We lose sales for many reasons that cannot be easily mitigated. For example, your plant is simply located too far from the end delivery point making shipping prohibitively expensive or you simply don’t have the equipment in-house necessary to take on the work. Most of the time those “non-mitigatable” reasons weed you out of the mix before the serious decisions are made. We typically lose deals on aspects of the deal that are under our control. Nobody likes to lose, so nobody likes to talk about it either. Yet, talking about your losses is the only way to extract value out of the experience.

Losing is feedback. Losing is a test of your sales process. Losing is your grade. You can learn a lot from losses—they are super valuable. The hard part is to create a culture where your team feels comfortable discussing the possible reasons why they lost and figuring out how you might make changes to prevent that kind of lose moving forward.

All too often, I see the opposite.
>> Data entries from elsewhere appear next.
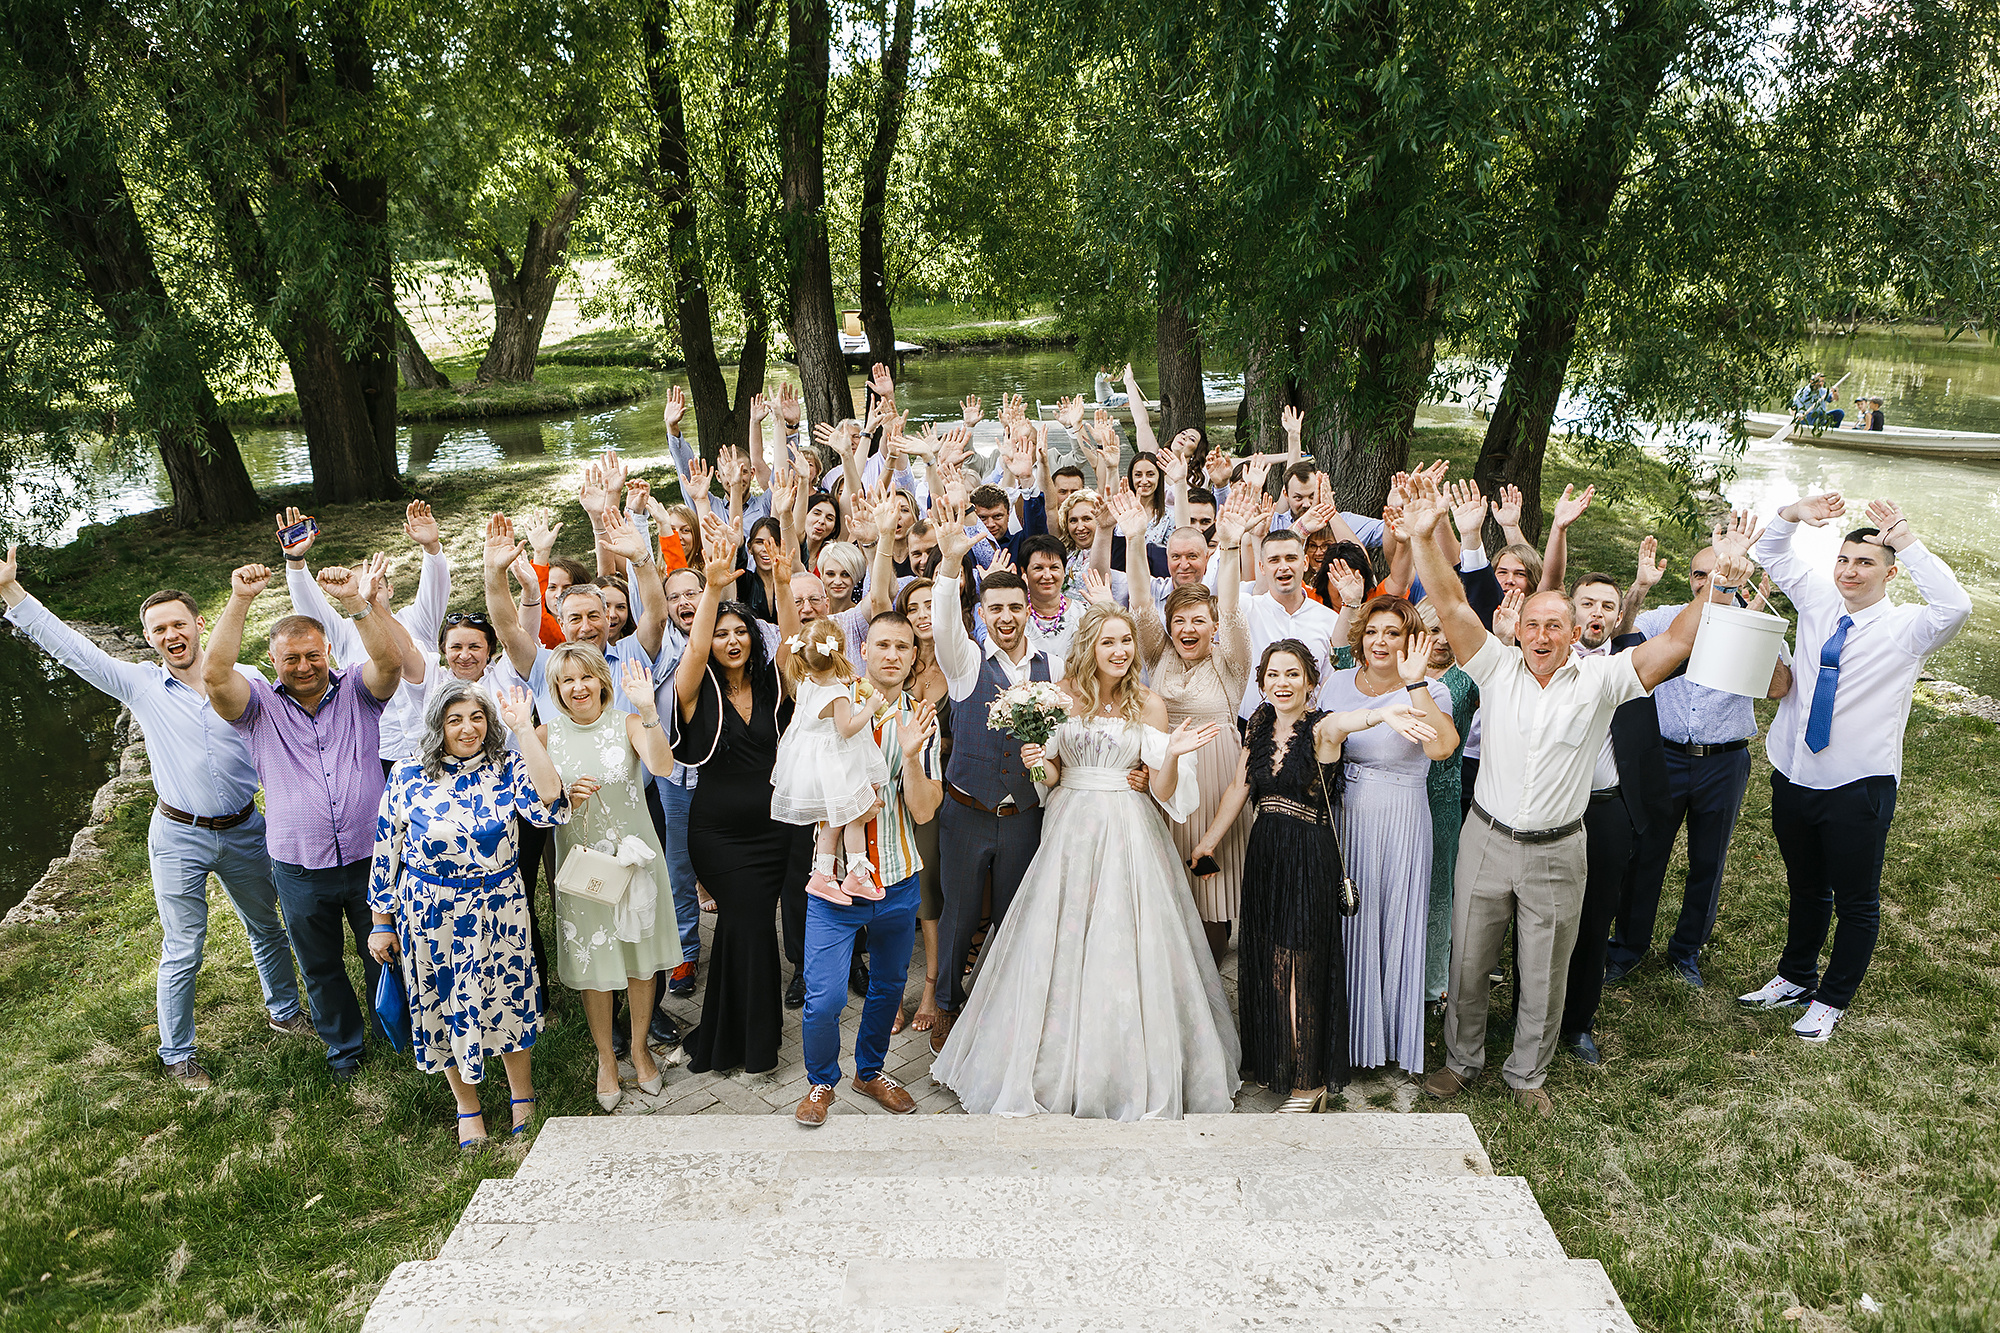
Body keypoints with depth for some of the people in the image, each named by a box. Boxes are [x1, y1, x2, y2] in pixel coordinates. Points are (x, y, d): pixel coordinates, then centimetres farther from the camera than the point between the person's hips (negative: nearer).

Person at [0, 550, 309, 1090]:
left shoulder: (245, 679, -4)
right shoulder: (140, 685, -5)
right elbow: (68, 646, -7)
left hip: (245, 831, 2)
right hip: (179, 837, -1)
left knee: (267, 928, 19)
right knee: (182, 953, 4)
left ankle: (284, 1011, 42)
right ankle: (177, 1054, 22)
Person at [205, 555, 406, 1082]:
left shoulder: (356, 692, -2)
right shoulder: (260, 706, -1)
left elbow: (390, 661, -22)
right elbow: (215, 674, -20)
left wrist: (356, 602, -35)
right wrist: (240, 600, -28)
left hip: (368, 858, -1)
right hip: (300, 870, 1)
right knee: (320, 966, 17)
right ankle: (344, 1046, 38)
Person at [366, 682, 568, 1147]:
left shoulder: (507, 768, -9)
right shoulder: (408, 776, -7)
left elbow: (549, 806, -29)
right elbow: (386, 851, 2)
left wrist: (524, 730, -28)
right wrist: (382, 924, 5)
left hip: (498, 911, 0)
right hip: (430, 913, 1)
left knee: (507, 1000, 12)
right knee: (445, 1007, 13)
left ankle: (522, 1096, 36)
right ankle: (468, 1109, 35)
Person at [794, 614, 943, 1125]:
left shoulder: (922, 722, 0)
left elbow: (923, 810, -7)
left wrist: (911, 755, -22)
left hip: (898, 878, 3)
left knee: (889, 985, 19)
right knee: (823, 998, -5)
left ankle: (871, 1069, 42)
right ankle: (821, 1081, 22)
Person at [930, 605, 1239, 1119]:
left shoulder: (1149, 704, 1)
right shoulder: (1062, 696, 3)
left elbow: (1163, 792, -2)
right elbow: (1052, 776, 8)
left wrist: (1174, 755, -20)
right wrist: (1036, 762, -13)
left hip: (1128, 834, -1)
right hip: (1071, 830, 1)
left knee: (1126, 946, 0)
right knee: (1062, 946, 4)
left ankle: (1133, 1072, 15)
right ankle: (1056, 1071, 19)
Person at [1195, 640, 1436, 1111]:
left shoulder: (1320, 729, -12)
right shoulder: (1260, 729, 5)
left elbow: (1343, 722, -37)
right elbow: (1238, 789, 12)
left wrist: (1381, 713, -60)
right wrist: (1206, 843, 9)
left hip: (1310, 860, -6)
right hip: (1264, 856, 6)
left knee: (1299, 970, -1)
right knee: (1264, 966, 14)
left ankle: (1309, 1083, 14)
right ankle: (1272, 1062, 32)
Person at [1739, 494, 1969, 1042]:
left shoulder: (1905, 628, -10)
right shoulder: (1818, 602, 3)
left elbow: (1955, 607, -31)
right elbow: (1772, 554, 7)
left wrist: (1908, 544, -32)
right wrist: (1793, 514, -14)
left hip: (1858, 787, -4)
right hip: (1794, 776, 4)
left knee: (1856, 903, 10)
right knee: (1806, 889, 22)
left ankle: (1832, 1000, 27)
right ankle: (1795, 977, 40)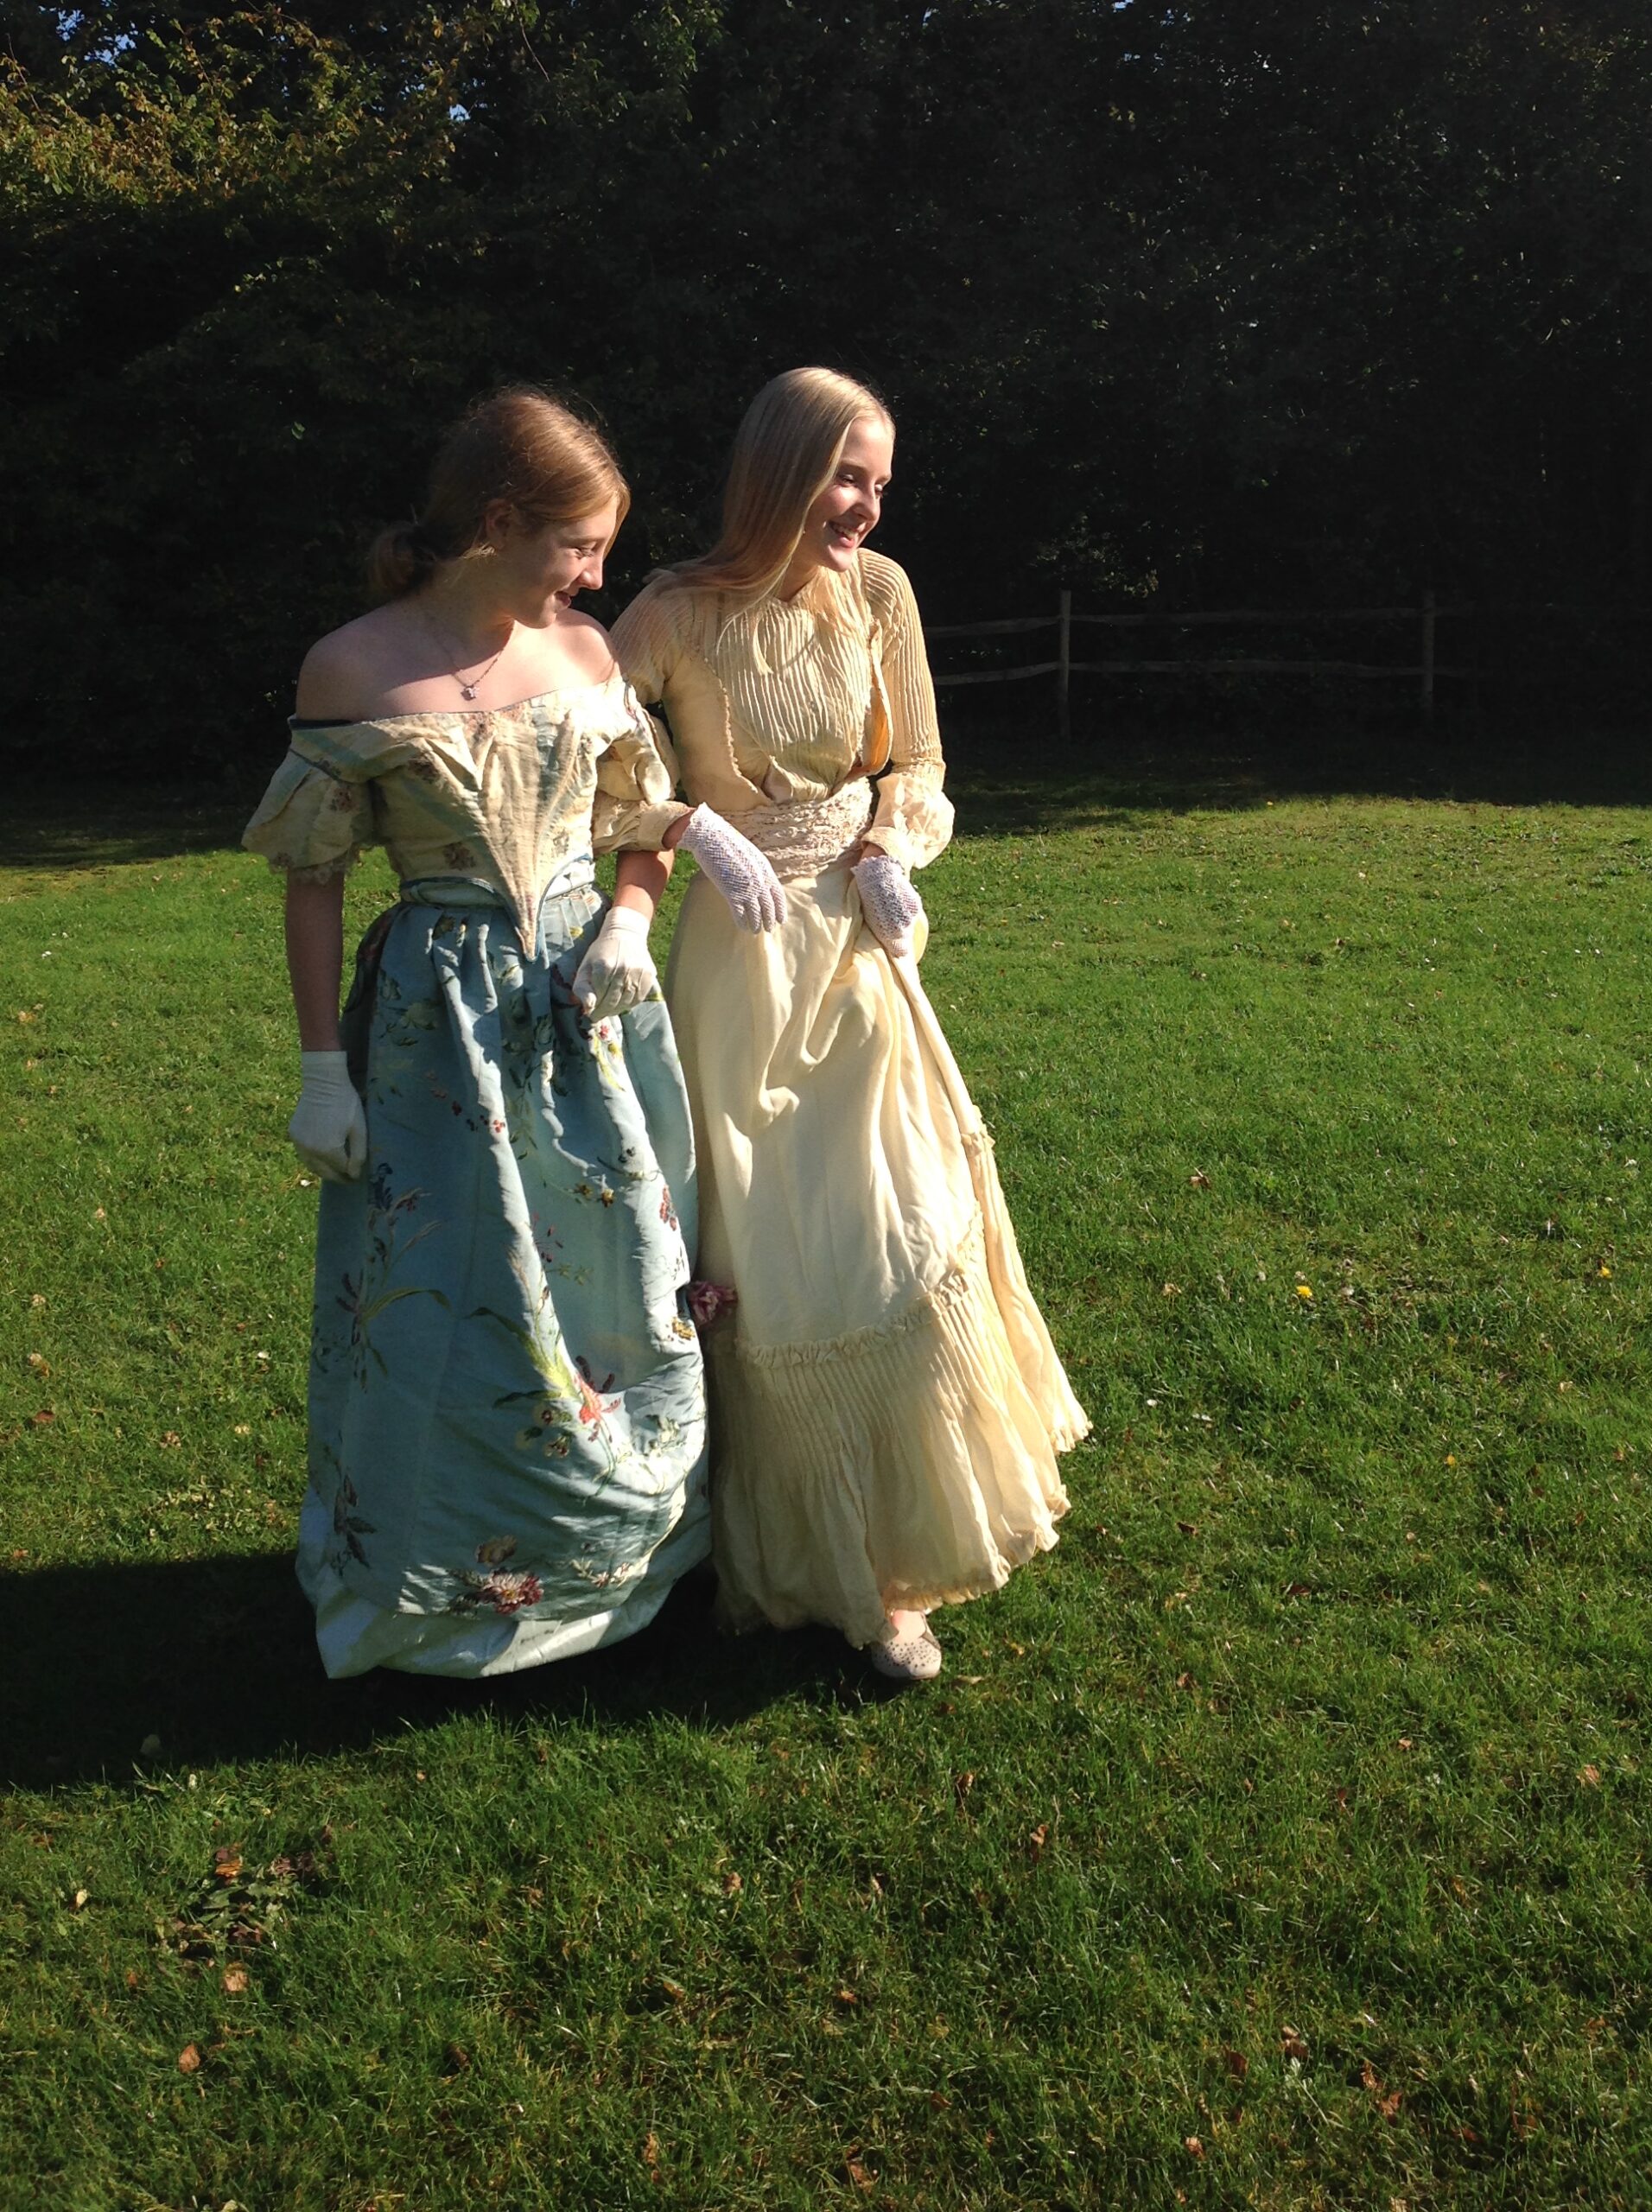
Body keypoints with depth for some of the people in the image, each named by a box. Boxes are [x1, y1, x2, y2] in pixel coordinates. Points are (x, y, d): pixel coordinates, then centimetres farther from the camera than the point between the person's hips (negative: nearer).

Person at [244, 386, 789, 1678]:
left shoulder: (585, 653, 2)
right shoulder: (353, 670, -9)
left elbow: (646, 829, 12)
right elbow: (314, 877, -4)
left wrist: (627, 925, -8)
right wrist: (324, 1067, -5)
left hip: (593, 1009, 4)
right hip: (440, 1027, -3)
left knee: (618, 1283, 12)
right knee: (451, 1309, 7)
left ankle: (627, 1550, 34)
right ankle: (451, 1584, 30)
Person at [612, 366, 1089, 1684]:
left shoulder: (878, 592, 1)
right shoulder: (681, 615, -10)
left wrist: (888, 848, -7)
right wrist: (690, 823, -19)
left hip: (860, 948, 4)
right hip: (742, 957, -4)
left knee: (901, 1253, 3)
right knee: (765, 1275, 2)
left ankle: (891, 1569, 19)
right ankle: (781, 1561, 21)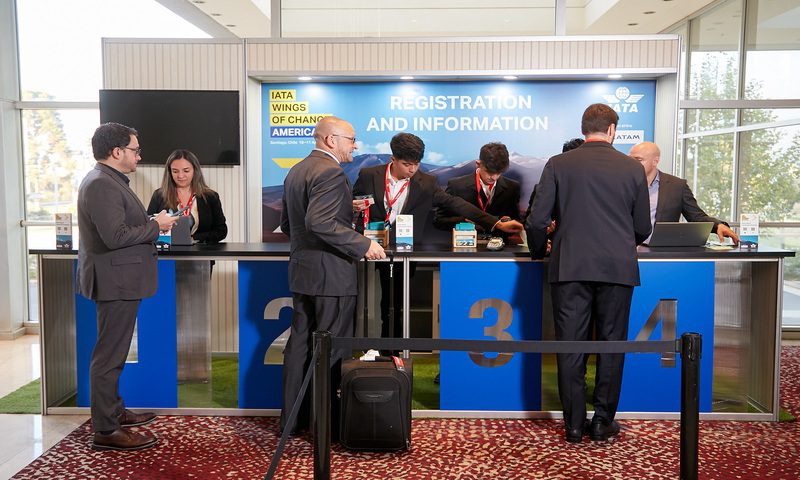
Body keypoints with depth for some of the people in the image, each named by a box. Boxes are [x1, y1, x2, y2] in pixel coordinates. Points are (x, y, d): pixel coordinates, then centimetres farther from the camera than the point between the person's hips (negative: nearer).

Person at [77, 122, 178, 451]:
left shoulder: (107, 180, 15)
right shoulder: (102, 184, -19)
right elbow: (116, 236, -26)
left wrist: (151, 223, 9)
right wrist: (156, 226, -15)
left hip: (119, 279, 11)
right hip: (115, 280, -11)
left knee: (114, 351, 20)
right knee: (110, 355, -4)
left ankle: (114, 411, 33)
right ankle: (106, 431, 4)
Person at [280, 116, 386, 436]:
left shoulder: (296, 171, 15)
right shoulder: (331, 172, -15)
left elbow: (287, 224, 19)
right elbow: (320, 222, -27)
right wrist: (363, 245, -23)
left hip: (301, 271, 10)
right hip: (331, 274, -9)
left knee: (300, 344, 14)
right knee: (331, 349, 1)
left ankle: (292, 419, 23)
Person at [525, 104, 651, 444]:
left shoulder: (558, 164, 1)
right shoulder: (633, 168, 4)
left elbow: (537, 221, -2)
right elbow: (643, 228, 9)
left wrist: (538, 253, 17)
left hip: (570, 267, 0)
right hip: (618, 269, 1)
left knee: (570, 347, 6)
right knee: (611, 345, 10)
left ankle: (574, 424, 12)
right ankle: (603, 422, 17)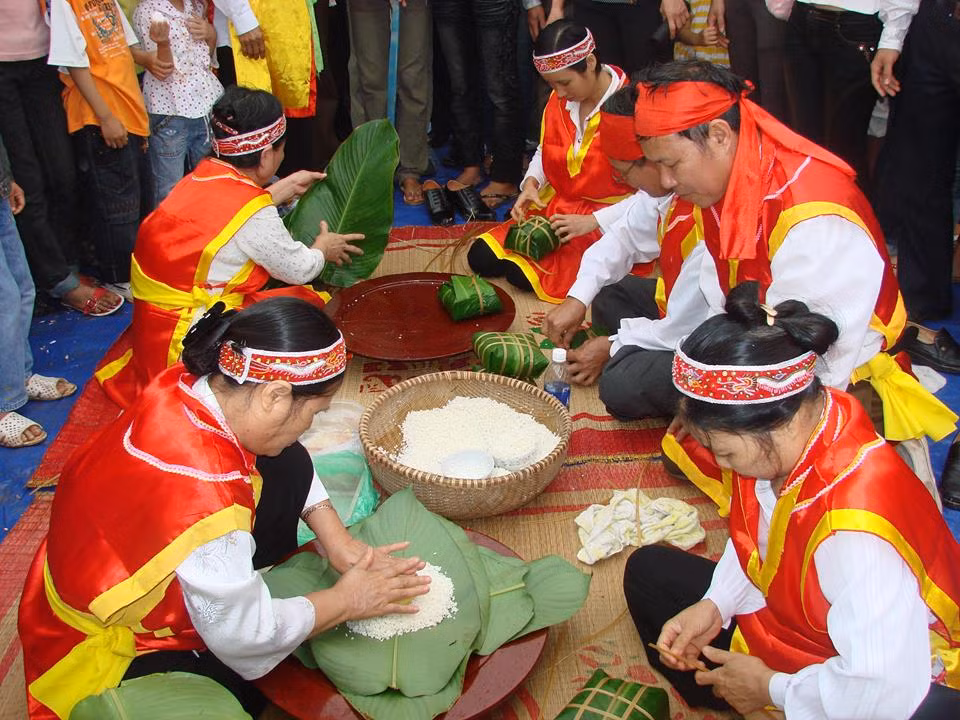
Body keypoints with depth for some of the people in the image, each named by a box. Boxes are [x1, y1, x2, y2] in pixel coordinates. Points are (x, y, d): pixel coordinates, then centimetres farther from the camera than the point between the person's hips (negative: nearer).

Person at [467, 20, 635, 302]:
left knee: (523, 275, -23)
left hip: (604, 221, -7)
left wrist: (592, 222, -26)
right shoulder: (558, 100, 1)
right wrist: (530, 184, -5)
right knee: (480, 257, -6)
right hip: (553, 207, 7)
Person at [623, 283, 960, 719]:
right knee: (650, 570, 7)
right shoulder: (799, 424, -16)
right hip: (786, 611, 8)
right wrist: (714, 605, -7)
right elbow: (757, 538, 4)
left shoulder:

I see folks brushing loses off to conditions beyond their control; e.g. the customer was simply too afraid to switch from the long-term incumbent. This might be true but it’s not a helpful response to a loss because virtually every sales event you’re in has an incumbent—don’t you want to continue to adjust your sales approach so it’s better at un-seating a long-term incumbent?

The culture of your organization will dictate how open and honest your team feels towards talking about losses, especially in a team selling situation. If all the discussions about losses are triangulation (e.g. the sales guy tells the CEO how he didn’t like what the technical guy said during the meeting, or the CEO complains about how the software demo was presented), then you’re not learning, you’re blaming. Not only will this not change your approach for future sales processes, it also builds mistrust in the team. When sales pitches are made in person, the client can sense the energy among your team. If this team is turned against each other, the customer can sense that. If this team is working with each other, the customer can sense that. Who wants to work with a dysfunctional team?

The only person who can lead a process for evaluating why you lost a deal is the leadership. Until the leader makes it clear that he/she is willing to speak frankly about the loss and is willing to offer up how he/she might have done better, then the rest of the team has permission to follow suit. Nobody is perfect, and we could all do better—the key is to create an environment where its safe to give each other feedback. This open and honest communication will pay dividends not only in your sales process but in building a culture of constant improvement.

Mistakes happen, sales lose, deadlines get missed—this is a part of running a business with humans. How we react to these mistakes and losses defines the culture we create. Are we a blaming culture or a learning culture? The former is stressful and anxiety producing; the later is uncomfortable at first but rewarding and meaningful work.

Many people say there is no time to dwell on loses, just get out there and keep pitching. The translation of that sentence is: we don’t have time to get better. This makes no sense and it’s a morale killer. A sales pitch is the best feedback a company can get. Your prospect is giving you data. You should use it to keep fine tuning how your company presents its services.